すぐさま此方の姿を捉え、風を纏うウインドゼファー。彼女の様子を見ながら、ヴラディラウスもまた剣を構える。
「お前はオブリビオンだ。身体の構造から、我々とは違うということも有り得るだろう」
だが。もしも体温や血液、臓腑などという概念を有しているのであれば話は別だ。
元は人間であったと言う怪人共は、果たしてどれだけ耐えられるだろうか。
「我が剣はお前の血を、心臓を、痛苦と共に凍りつかせん」
ヴラディラウスの持つ片手剣。イスティルの刀身が、氷雪を纏う。
剣構える彼女を中心として、氷の渦が巻き起こる。
空気中の水分が瞬く間に凍りつき、うすらとした靄のようになって展開される。
顕現されしは、凍土そのもの。

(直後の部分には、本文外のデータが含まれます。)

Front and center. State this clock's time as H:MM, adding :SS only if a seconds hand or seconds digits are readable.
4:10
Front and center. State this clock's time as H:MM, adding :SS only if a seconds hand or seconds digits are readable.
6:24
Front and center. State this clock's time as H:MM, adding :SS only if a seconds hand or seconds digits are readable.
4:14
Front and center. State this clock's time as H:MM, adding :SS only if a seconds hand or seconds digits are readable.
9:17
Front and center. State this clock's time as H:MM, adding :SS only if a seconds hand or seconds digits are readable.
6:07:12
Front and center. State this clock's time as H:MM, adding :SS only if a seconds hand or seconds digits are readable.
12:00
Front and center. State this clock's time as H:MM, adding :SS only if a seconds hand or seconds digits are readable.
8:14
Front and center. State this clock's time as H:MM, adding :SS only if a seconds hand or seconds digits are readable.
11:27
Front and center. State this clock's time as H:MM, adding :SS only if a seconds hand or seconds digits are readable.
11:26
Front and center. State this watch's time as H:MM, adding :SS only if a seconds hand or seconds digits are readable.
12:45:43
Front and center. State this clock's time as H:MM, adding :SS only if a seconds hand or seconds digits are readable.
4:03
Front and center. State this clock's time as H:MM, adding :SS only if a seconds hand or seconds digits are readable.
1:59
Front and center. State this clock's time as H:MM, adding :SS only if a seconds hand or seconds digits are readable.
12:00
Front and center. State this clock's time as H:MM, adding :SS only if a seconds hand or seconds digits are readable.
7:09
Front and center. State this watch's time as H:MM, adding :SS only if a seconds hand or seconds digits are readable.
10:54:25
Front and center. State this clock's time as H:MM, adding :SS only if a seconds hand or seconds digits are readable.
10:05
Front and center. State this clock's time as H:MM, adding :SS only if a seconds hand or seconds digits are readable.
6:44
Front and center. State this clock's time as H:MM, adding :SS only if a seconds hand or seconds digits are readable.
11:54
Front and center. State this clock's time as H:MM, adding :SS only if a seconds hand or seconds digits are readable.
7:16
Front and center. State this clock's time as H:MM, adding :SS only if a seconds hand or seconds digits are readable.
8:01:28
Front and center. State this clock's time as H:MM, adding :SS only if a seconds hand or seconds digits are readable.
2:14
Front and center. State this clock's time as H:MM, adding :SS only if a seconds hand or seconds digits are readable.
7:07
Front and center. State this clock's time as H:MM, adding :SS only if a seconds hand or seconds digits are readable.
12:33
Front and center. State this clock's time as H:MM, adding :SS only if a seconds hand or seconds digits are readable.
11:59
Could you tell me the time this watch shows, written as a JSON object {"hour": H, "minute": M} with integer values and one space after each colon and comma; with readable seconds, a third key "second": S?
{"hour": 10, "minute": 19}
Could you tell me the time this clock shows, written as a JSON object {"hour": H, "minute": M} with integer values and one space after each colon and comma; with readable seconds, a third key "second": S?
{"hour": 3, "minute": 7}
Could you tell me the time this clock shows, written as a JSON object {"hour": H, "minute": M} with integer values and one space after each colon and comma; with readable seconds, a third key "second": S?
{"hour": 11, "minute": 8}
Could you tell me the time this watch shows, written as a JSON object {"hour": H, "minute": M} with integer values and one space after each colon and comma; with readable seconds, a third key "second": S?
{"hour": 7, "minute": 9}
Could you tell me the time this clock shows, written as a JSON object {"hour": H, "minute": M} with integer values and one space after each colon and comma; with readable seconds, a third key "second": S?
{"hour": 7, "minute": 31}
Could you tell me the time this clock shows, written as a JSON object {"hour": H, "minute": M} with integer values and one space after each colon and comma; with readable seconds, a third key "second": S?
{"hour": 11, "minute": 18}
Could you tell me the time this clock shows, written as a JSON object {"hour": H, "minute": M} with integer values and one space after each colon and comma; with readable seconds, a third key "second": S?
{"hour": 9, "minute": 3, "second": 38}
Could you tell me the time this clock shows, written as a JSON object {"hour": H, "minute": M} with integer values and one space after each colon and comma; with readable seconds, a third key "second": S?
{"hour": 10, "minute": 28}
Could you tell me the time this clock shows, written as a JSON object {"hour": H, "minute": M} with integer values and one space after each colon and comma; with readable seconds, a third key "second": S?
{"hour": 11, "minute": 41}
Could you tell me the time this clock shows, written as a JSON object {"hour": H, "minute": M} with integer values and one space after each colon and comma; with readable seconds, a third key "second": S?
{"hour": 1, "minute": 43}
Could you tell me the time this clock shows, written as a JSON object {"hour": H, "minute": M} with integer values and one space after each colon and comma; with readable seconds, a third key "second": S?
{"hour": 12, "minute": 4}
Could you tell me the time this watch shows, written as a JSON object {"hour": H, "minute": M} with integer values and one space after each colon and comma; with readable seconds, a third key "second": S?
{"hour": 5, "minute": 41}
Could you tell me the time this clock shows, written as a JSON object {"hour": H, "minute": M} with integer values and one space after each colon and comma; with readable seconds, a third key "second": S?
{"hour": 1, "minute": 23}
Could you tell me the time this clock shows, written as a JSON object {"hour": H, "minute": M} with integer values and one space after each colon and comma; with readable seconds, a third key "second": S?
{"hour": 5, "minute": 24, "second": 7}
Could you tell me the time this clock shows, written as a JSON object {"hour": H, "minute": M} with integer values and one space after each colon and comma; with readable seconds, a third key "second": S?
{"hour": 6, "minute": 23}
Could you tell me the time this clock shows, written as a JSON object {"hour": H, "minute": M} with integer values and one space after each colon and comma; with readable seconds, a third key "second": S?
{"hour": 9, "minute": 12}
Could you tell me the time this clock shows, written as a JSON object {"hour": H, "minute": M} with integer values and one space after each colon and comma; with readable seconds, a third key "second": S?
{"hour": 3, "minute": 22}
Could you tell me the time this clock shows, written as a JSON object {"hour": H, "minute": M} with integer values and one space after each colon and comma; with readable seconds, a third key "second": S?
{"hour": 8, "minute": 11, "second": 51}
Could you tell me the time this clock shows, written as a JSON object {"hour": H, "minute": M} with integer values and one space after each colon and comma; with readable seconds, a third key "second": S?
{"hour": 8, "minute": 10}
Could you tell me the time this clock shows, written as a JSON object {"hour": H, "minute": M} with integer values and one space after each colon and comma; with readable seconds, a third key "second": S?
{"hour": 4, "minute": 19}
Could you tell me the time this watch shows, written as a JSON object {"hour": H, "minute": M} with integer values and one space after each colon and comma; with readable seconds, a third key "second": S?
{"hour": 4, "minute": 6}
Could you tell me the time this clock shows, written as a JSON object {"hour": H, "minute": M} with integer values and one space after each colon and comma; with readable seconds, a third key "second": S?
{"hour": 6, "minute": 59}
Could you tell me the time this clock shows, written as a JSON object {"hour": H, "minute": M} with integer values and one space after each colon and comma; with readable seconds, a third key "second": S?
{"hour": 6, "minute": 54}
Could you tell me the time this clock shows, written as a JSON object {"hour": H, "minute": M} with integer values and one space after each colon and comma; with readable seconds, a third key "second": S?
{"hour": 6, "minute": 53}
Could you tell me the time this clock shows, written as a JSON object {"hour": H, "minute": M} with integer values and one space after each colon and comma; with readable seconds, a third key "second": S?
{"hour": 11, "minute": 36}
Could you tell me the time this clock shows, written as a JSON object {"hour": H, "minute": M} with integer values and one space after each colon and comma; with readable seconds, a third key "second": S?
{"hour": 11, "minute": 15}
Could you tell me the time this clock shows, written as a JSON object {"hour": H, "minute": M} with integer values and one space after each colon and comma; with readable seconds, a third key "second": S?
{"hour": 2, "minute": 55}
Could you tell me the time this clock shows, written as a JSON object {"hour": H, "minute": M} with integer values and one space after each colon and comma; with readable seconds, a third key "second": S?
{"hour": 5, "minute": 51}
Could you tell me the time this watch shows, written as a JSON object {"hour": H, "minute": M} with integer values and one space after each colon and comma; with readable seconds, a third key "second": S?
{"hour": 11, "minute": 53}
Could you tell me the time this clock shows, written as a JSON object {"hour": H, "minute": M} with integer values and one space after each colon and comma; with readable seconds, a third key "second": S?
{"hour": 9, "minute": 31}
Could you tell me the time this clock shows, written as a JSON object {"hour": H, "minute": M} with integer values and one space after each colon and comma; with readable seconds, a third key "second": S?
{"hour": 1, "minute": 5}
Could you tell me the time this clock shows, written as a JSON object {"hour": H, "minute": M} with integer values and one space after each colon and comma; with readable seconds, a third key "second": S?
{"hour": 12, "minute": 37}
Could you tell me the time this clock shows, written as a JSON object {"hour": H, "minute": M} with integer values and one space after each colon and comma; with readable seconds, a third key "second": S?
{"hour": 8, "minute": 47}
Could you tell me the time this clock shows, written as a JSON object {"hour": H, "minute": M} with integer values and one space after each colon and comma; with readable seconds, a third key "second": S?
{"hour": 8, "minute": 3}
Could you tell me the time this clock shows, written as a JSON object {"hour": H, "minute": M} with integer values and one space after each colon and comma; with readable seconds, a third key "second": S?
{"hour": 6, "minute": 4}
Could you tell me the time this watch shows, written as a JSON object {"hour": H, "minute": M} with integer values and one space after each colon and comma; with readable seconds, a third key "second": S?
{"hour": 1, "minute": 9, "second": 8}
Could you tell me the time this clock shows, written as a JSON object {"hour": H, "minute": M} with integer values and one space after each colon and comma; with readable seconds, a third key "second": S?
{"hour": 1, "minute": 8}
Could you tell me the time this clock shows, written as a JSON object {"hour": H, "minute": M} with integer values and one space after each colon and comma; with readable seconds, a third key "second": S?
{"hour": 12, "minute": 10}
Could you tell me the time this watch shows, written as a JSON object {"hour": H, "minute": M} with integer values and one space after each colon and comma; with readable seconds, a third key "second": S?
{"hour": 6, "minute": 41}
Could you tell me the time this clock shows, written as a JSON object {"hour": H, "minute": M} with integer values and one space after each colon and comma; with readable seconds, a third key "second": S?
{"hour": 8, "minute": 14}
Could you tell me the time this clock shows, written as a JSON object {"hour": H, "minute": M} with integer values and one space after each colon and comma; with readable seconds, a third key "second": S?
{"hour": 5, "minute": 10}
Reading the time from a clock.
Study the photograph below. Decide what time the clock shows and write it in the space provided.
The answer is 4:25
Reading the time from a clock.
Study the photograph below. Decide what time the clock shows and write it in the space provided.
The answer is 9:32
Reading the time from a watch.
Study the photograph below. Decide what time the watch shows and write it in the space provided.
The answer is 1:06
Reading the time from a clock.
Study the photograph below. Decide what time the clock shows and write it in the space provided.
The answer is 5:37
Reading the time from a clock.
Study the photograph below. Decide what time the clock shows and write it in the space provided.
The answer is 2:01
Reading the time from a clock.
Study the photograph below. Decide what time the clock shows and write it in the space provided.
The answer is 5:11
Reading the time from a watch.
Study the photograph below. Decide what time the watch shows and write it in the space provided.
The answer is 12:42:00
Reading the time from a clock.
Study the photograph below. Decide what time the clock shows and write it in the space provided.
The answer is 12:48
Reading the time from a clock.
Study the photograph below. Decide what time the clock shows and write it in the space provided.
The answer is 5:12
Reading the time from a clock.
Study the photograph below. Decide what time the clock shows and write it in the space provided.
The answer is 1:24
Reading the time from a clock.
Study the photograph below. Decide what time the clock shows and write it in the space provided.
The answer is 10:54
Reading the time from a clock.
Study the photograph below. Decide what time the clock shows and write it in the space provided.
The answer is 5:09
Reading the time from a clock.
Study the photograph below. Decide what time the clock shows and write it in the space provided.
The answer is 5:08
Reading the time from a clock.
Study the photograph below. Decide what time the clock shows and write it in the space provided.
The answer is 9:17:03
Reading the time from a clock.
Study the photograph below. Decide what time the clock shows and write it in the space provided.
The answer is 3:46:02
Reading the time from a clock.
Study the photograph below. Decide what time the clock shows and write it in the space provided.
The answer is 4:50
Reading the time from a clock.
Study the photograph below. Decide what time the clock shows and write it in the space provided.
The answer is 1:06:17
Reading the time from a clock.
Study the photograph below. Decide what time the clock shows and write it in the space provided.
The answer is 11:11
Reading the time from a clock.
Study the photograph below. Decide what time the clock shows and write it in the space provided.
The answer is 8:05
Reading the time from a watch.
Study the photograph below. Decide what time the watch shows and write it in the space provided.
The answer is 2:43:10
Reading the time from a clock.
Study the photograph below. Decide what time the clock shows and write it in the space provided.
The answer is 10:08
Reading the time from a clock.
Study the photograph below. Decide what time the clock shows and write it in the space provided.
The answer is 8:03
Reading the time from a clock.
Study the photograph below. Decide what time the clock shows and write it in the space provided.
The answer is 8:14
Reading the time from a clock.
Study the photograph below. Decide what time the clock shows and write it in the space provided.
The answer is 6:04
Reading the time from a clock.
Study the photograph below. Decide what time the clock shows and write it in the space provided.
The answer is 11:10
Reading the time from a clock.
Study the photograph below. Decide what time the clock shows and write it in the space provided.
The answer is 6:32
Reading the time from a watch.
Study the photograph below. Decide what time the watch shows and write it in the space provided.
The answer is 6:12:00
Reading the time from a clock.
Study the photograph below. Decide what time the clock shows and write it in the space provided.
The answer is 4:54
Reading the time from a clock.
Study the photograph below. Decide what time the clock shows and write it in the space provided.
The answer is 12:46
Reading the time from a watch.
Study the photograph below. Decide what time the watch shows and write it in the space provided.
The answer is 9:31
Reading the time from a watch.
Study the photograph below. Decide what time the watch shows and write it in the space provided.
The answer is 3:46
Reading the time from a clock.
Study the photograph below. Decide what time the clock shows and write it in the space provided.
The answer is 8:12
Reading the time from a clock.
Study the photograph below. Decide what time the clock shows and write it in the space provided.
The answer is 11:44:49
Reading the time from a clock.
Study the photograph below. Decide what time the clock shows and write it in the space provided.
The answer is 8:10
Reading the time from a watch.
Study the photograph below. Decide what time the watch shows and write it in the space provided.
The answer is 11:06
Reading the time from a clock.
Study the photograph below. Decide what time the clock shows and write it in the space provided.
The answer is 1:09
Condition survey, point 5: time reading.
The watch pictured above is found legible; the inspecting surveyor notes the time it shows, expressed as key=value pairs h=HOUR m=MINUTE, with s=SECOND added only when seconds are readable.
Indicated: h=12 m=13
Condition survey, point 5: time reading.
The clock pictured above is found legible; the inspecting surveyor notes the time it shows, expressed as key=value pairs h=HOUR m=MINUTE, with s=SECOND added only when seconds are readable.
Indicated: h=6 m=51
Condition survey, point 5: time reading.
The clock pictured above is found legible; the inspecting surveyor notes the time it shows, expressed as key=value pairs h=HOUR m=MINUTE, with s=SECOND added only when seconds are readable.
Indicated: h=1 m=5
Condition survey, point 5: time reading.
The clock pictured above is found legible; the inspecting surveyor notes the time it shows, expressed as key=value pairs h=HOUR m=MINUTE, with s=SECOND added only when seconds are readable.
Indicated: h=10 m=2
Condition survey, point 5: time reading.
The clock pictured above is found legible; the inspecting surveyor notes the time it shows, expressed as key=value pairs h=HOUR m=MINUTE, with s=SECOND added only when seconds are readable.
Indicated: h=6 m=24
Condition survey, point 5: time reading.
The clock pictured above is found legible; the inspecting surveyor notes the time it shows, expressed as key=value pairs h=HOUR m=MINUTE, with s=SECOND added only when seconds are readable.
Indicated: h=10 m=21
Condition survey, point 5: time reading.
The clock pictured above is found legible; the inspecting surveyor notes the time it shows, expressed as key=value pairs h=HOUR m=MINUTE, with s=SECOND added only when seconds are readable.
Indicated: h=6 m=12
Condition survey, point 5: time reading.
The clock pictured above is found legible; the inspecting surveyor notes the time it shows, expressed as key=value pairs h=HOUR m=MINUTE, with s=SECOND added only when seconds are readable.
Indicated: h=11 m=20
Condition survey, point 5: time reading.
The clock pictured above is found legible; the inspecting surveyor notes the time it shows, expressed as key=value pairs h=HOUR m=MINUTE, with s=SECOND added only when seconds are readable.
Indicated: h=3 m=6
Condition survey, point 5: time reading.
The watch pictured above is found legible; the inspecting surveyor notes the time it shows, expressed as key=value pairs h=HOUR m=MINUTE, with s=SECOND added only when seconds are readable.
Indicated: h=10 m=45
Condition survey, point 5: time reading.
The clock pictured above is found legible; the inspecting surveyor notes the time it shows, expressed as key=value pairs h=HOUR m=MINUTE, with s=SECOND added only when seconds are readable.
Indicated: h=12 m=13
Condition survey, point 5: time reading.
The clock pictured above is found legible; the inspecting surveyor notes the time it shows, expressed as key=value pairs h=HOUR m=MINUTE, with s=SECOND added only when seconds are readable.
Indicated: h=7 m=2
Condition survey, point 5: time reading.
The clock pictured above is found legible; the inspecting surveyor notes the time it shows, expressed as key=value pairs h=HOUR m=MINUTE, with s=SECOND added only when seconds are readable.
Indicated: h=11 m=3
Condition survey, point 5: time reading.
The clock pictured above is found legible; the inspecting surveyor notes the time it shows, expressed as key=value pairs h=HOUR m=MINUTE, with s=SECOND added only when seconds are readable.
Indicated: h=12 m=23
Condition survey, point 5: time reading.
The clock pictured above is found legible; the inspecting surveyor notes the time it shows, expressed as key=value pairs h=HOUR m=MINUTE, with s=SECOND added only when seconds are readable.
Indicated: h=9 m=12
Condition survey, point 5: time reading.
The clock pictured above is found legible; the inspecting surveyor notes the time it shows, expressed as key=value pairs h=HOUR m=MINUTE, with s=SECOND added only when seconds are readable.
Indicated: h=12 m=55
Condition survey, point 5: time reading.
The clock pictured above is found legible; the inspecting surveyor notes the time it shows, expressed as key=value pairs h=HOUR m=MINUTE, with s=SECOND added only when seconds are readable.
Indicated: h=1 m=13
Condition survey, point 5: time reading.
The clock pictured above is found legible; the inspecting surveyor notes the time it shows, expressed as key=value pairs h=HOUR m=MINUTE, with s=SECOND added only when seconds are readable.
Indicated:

全てを凍てつかせる氷の津波が、敵の全てを呑まんとその顎門を開いている。
凍れ、凍れ。霜に包まれし世界の風は、お前らの何もかもを凍てつかせよう。
「命を奪う氷の力――存分に、味わうがいい」
――振り下ろされる、凍波。
凍てつく世界の空気そのものが、ウインドゼファーへと襲い掛かる。
「――――ッ!」
凍る。全てが。嵐起こす剣が、馳ける車輪が、唸るエンジンが。何もかもが凍っていく。
「そん、な……私は、まだ……馳け……」
身体が凍る、息が凍る。残滓の洩れる傷口が、張り付いた喉が――焼けるように、痛い。
凍り付く体は、やがてその稼働を停止させ。ガシャンと、壊れゆく音を立てて地に伏せる。
冷たい風の残り香に、髪を靡かせながら。ヴラディラウスは、眼下へとその視線を向ける。
己の欲に、熱に殉じた、女の最期を。ヴラディラウスの紫の瞳が、静かに見届けていた。
◆
風は、止んだ。
疾き女は地に伏せる。花に埋もれる女は、やがて唯の残滓となり消えゆくのだろう。
風編みの番人は、既に倒された。
かつて人間を超えた怪人たち。そんな彼女たちを、猟兵たちは越えていく。
自由を冠する脅威を、今度こそ討ち取る為に。